Another thing that has been bothering me is that you have to write the goal in input space. That doesn’t align with all problems, for some problems there could be many different states that satisfy a goal. For Mario maybe it’s ok, but there’s some weirdness still, like should the goal state be Mario at the finish line of the level with a specific timer state in the frame header? What about optimizing the number of points?
Also it’s interesting to think about how you would get Mario to reliably jump on koopas and goombas. IIUC JEPA models are usually trained with random rollouts, and then you’d handle this sort of intermediate goal in the planning optimizer? But that seems inefficient, and including some planning in the pretraining rollouts might be necessary to get enough relevant intermediate states. And then it starts feeling like reinforcement learning…
I’d be happy to have a check on my intuition here, or pointers to interesting writing on these topics
p.s. on topic, I liked the debugging strategies used in the blog post, that was my favorite part of the writeup
So for a system where it’s very difficult to exactly reach the desired end state, the model needs to choose between (for example):
- reaching a relatively achievable scene where 95% of the features in the latent are correct, which includes stuff like visible enemies, Mario’s position on the screen etc
- reaching a far more difficult to access scene where there’s a bunch of differences in the actual level visuals, but theres a match on the latent for the tiny set of pixels in HUD that indicate you’ve hit the victory condition
We obviously know that it’s not good enough to reach an early scene that looks similar to the victory condition but isn’t. The model doesn’t.
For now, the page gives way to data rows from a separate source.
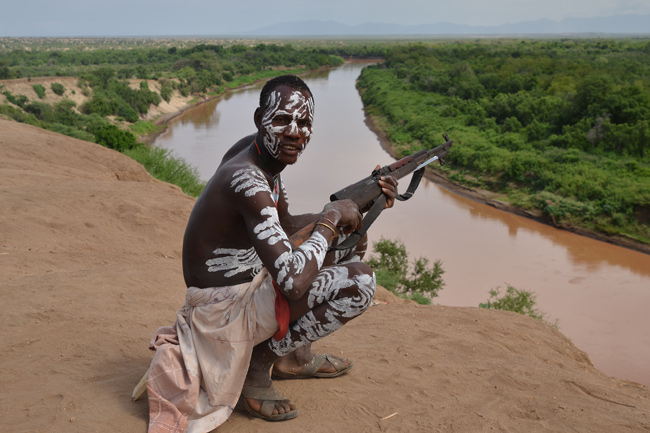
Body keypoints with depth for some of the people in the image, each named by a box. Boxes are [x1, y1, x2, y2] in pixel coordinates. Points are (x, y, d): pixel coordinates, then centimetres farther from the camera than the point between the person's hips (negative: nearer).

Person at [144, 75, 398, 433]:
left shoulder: (259, 151, 0)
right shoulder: (246, 179, -30)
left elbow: (286, 225, 15)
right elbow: (295, 283, -37)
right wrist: (331, 220, -20)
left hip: (250, 280, 10)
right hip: (224, 307, -10)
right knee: (359, 284, -21)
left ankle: (295, 357, 24)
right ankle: (260, 362, -2)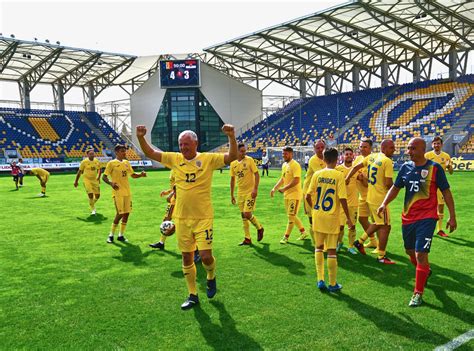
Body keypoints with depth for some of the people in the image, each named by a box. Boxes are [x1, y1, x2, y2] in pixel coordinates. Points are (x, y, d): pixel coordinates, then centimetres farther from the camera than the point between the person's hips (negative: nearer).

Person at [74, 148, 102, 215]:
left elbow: (99, 169, 17)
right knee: (90, 195, -15)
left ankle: (92, 204, 37)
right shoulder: (84, 162, -11)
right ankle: (93, 209, 2)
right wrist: (76, 181, 1)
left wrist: (99, 177, 8)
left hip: (95, 180, 4)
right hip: (87, 180, -4)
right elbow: (79, 172, -2)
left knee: (97, 195, 5)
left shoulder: (97, 161, 0)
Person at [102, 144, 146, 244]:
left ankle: (121, 235, 19)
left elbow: (133, 175, 19)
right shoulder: (111, 163, -6)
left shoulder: (126, 162, 12)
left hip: (127, 192, 6)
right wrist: (111, 183, -28)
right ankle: (111, 235, 9)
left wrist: (141, 175, -1)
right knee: (120, 214, -9)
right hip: (118, 192, -6)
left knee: (127, 213, 6)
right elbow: (104, 177, -8)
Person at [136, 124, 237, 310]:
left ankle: (211, 277, 29)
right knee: (186, 258, 11)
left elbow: (232, 157, -16)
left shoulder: (208, 159, -6)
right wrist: (141, 138, -13)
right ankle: (193, 295, 28)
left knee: (206, 256, -8)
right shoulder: (175, 159, 3)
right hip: (181, 218, 4)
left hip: (203, 217, -3)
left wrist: (231, 136, -30)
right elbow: (151, 153, 4)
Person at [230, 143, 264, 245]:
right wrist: (232, 195, 13)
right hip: (240, 193, 5)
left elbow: (257, 174, -9)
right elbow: (232, 179, 13)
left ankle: (259, 228, 16)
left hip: (250, 192, -5)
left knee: (247, 214, -12)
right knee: (243, 216, 8)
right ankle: (247, 239, 18)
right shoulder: (233, 163, 6)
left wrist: (255, 189, -18)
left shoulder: (249, 160, -7)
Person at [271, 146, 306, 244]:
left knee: (291, 215, -4)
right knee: (292, 215, 16)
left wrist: (284, 188, -24)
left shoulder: (295, 165, -16)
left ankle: (286, 237, 4)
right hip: (287, 194, 9)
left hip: (295, 194, -9)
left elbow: (296, 181, -24)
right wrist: (274, 188, 11)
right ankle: (303, 231, 31)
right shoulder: (284, 165, 11)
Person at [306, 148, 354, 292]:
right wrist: (348, 218, -5)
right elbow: (342, 199, -14)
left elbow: (308, 196, -1)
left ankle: (320, 280, 15)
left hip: (317, 216, 3)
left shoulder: (317, 174, -1)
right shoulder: (339, 175, -10)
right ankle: (333, 284, 17)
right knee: (331, 250, 7)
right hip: (332, 218, -3)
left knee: (318, 247, 18)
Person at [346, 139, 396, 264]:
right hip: (380, 199, -8)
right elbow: (388, 183, -20)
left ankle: (360, 241, 26)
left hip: (370, 197, 8)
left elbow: (356, 167, 13)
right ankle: (381, 256, 9)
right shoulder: (387, 161, -17)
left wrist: (347, 178, 24)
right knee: (385, 226, 3)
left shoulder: (371, 157, 6)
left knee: (378, 223, 24)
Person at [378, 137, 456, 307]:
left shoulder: (435, 168, -8)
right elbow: (395, 188, 10)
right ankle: (425, 271, 50)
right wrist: (384, 203, -5)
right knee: (410, 251, 19)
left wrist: (452, 216, -4)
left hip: (427, 218, -5)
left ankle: (418, 293, 4)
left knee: (420, 254, -11)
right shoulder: (405, 167, 3)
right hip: (408, 217, 5)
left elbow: (446, 192, -3)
In a sense, this is what the linear probe helps with - it allows us to re-weight the latent and say “actually, while the latent encodes many things about the world, the thing we really care about is the X position.”
I’d be curious what happened if rather than planning actions on cross entropy of a final scene, the model just tried to find the actions that maximize the predicted X value of the probe.
The only problem I have with planing in latent space is that it can be really noisy and not representative of the positions in the game (the latent are trained for semantic, so the optimizer can focus a set of specific features and can skip positions, which means it cannot know "where" to go by optimizing on the latents directly).